A Department of Telecommunications (DoT) committee has asked the Telecom Regulatory Authority of India (Trai) to reconsider the latter’s recommendation on allowing the trading of spectrum.
In a report to the Telecom Commission, the DoT committee admits spectrum trading finds place in the National Telecom Policy (2012) but doubts if this is the time to effect this. It fears some unintended consequences and suggests a more holistic view. The committee has suggested that prior to an in-principle approval, Trai be requested for a detailed recommendation on the issue. To date, the government auctions only right-to-usage of spectrum and the legal framework under which it can be treated as transferable and tradable in whole or part needs to be prepared. According to the report, conformity of such a framework with the Supreme Court order in the 2G spectrum allocation case and the Presidential Reference on the issue is also required.
And, it says, there is a need for assessment of market sale of spectrum. This exercise would assume more importance in merger and acquisition (M&A) cases, for assessment of the fair value of spectrum, where the entire business might be taken over as a going concern along with the spectrum, without separate determination of the price. It should also have provisions to curb fly-by-night operators entering for only trading benefits. There should be corrective provisions for situations where the auction price varies substantially from the traded values, the report says. Besides, there is a need to link the trading policy with the exit policy or surrender of licence, it added.
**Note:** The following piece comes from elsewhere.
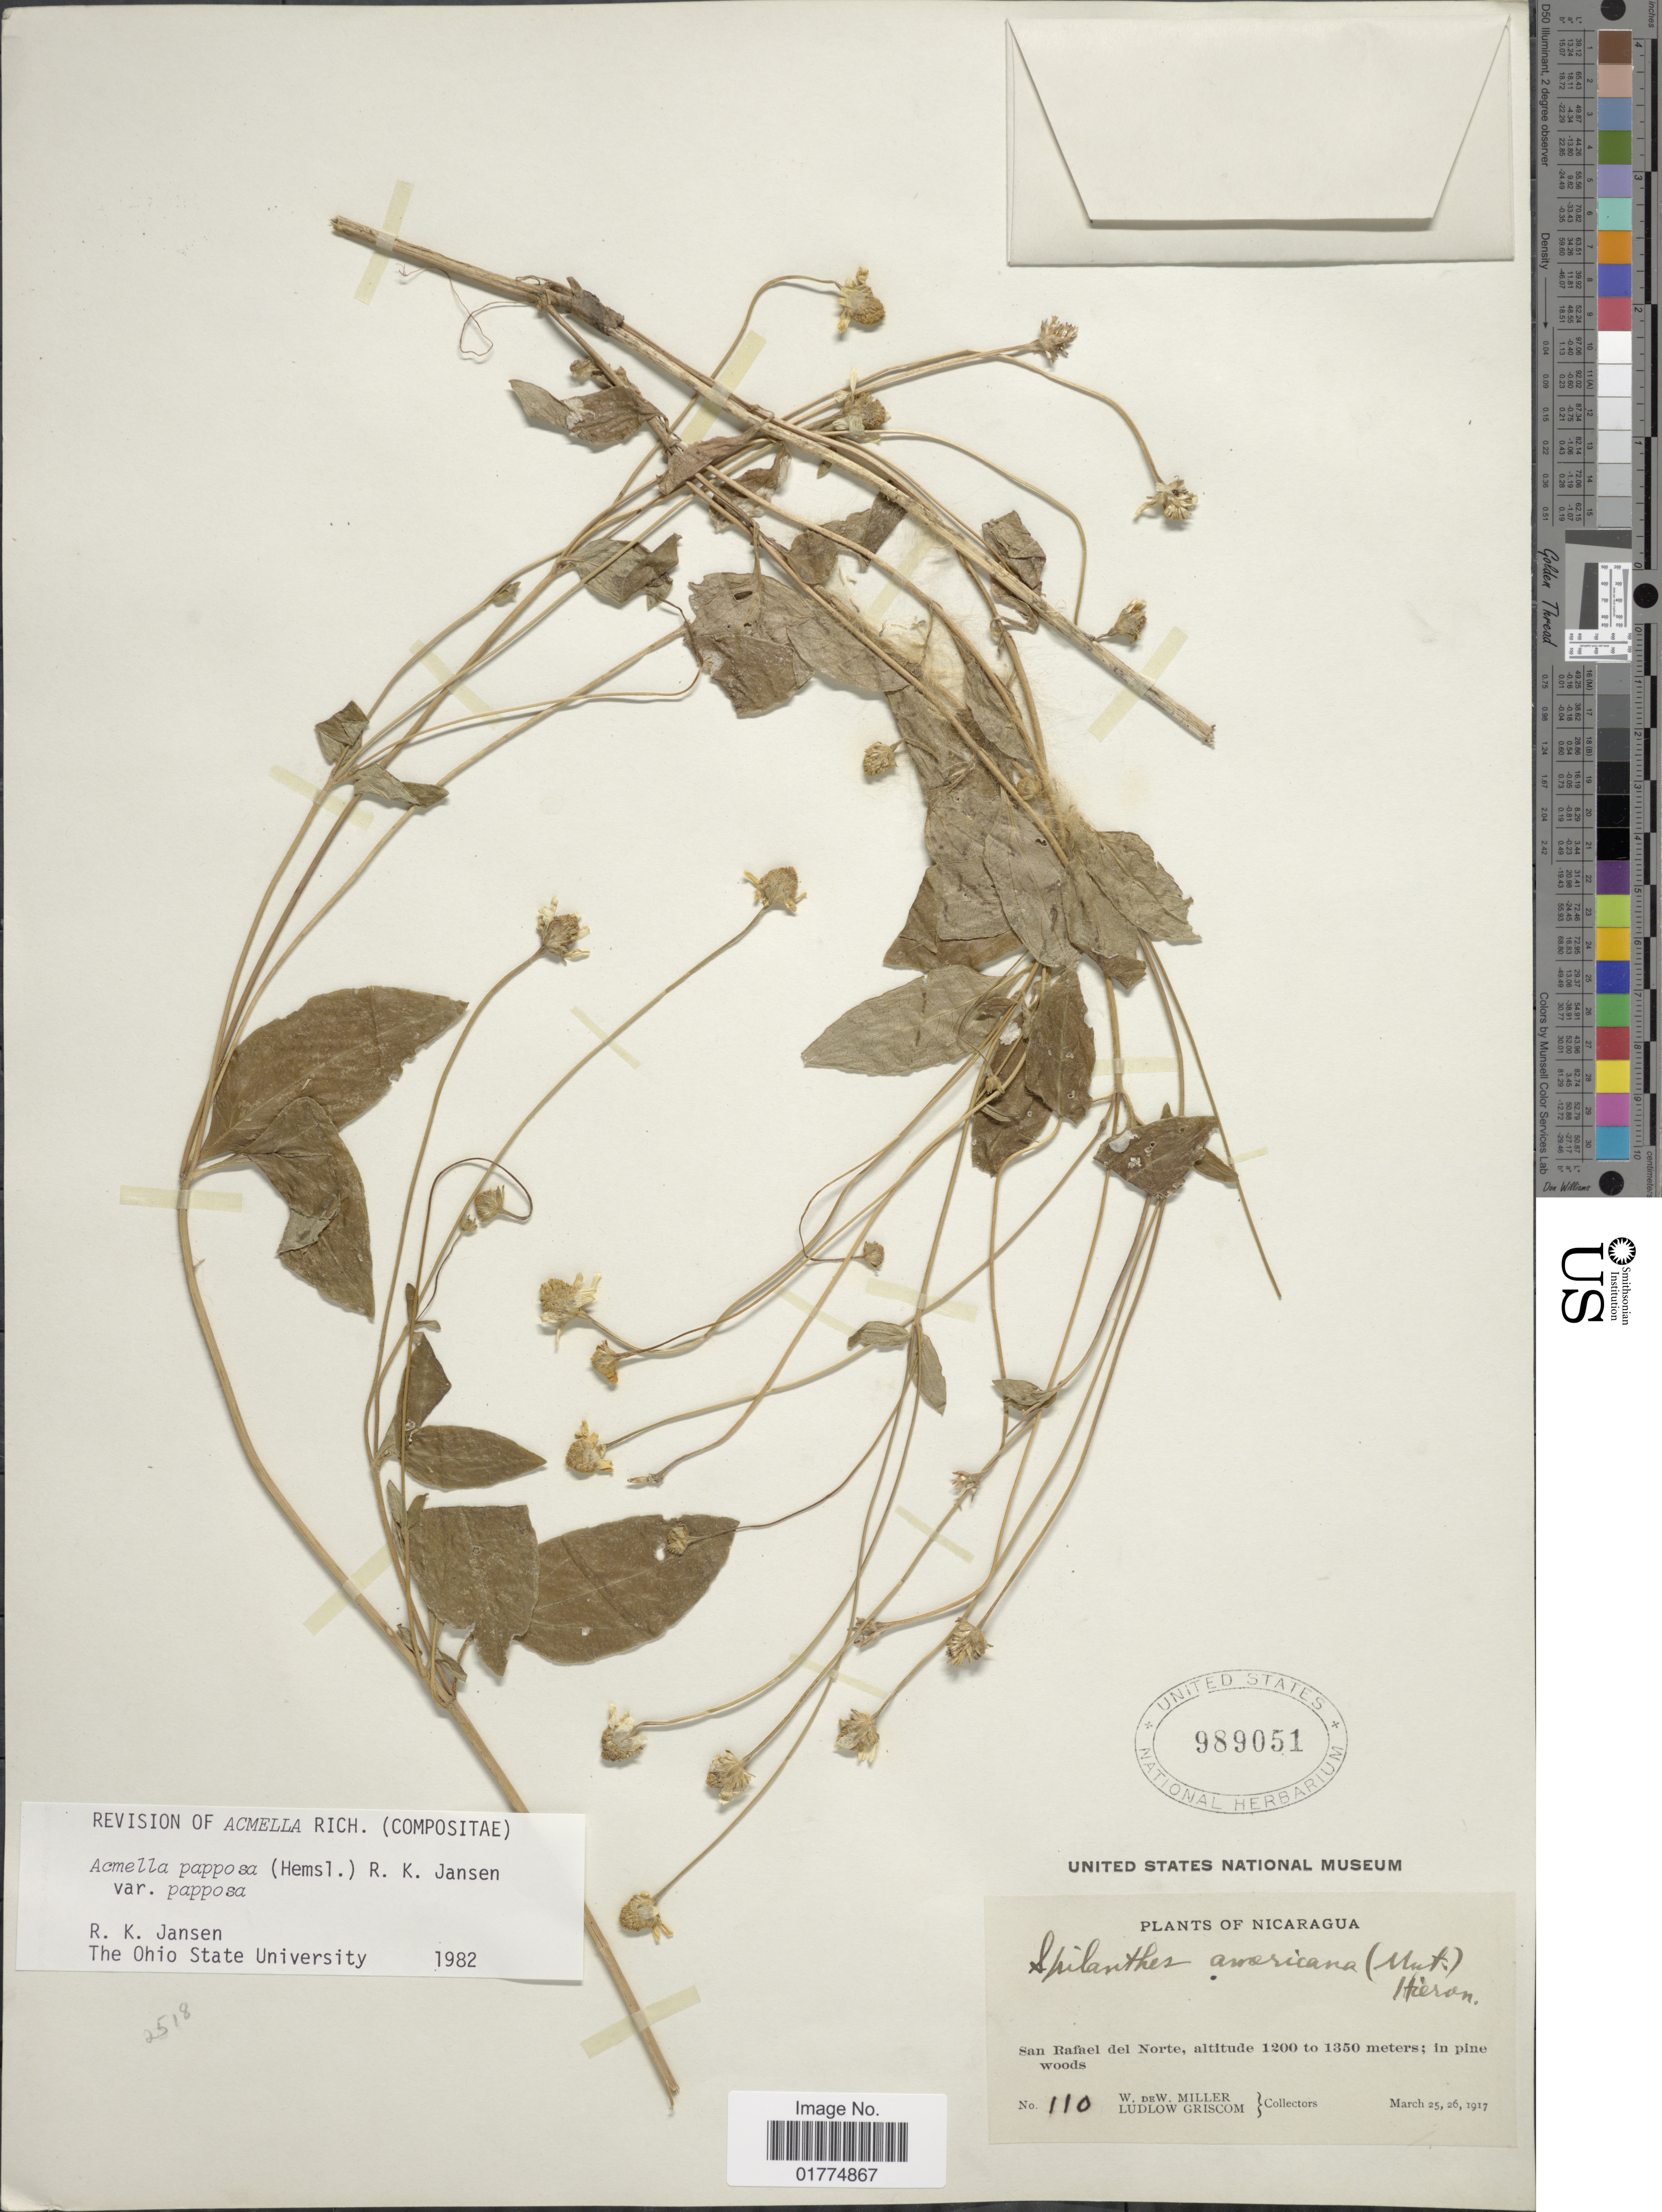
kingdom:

Last month, DoT had sought Trai’s views on the conditions and timing for allowing trading of what was got through auction, the quantity for trading by an operator, revenue payable and the legal, regulatory and technical framework.
The GSM telecom lobby, the Cellular Operators Association of India, had also requested DoT to allow spectrum trading as part of the coming M&A policy for the industry. It had asked that trading transactions be subject to the spectrum cap of 25 per cent of the total commercial spectrum assigned. Besides, the association has said, sharing should also be allowed as spectrum is technology-neutral.
DoT sought Trai’s views after Montek Singh Ahluwalia, deputy chairman of the Planning Commission, made a strong recommendation in a letter to communications and information technology minister Kapil Sibal to allow trading of spectrum. He’d said the matter could be discussed by the Empowered Group of Ministers (EGoM) on telecom, headed by Finance Minister P Chidambaram. The matter was then discussed at the EGoM meeting on June 26.
Ahluwalia’s note says spectrum was earlier being auctioned on the basis of an administered price. If it is now done on a clearly stated basis, then it is tradable and any potential for gain through subsequent trading will be reflected in the auction price.
At present, spectrum trading is allowed in Australia, Canada, New Zealand and some European countries. On sharing of spectrum, the DoT committee has said Trai should reconsider this recommendation, too. Guidelines are to be finalised for the sharing of spectrum in accordance with the Trai suggestion on a spectrum management and licencing framework. However, the present recommendation for a flat spectrum usage charge would impact the previous recommendation, it felt.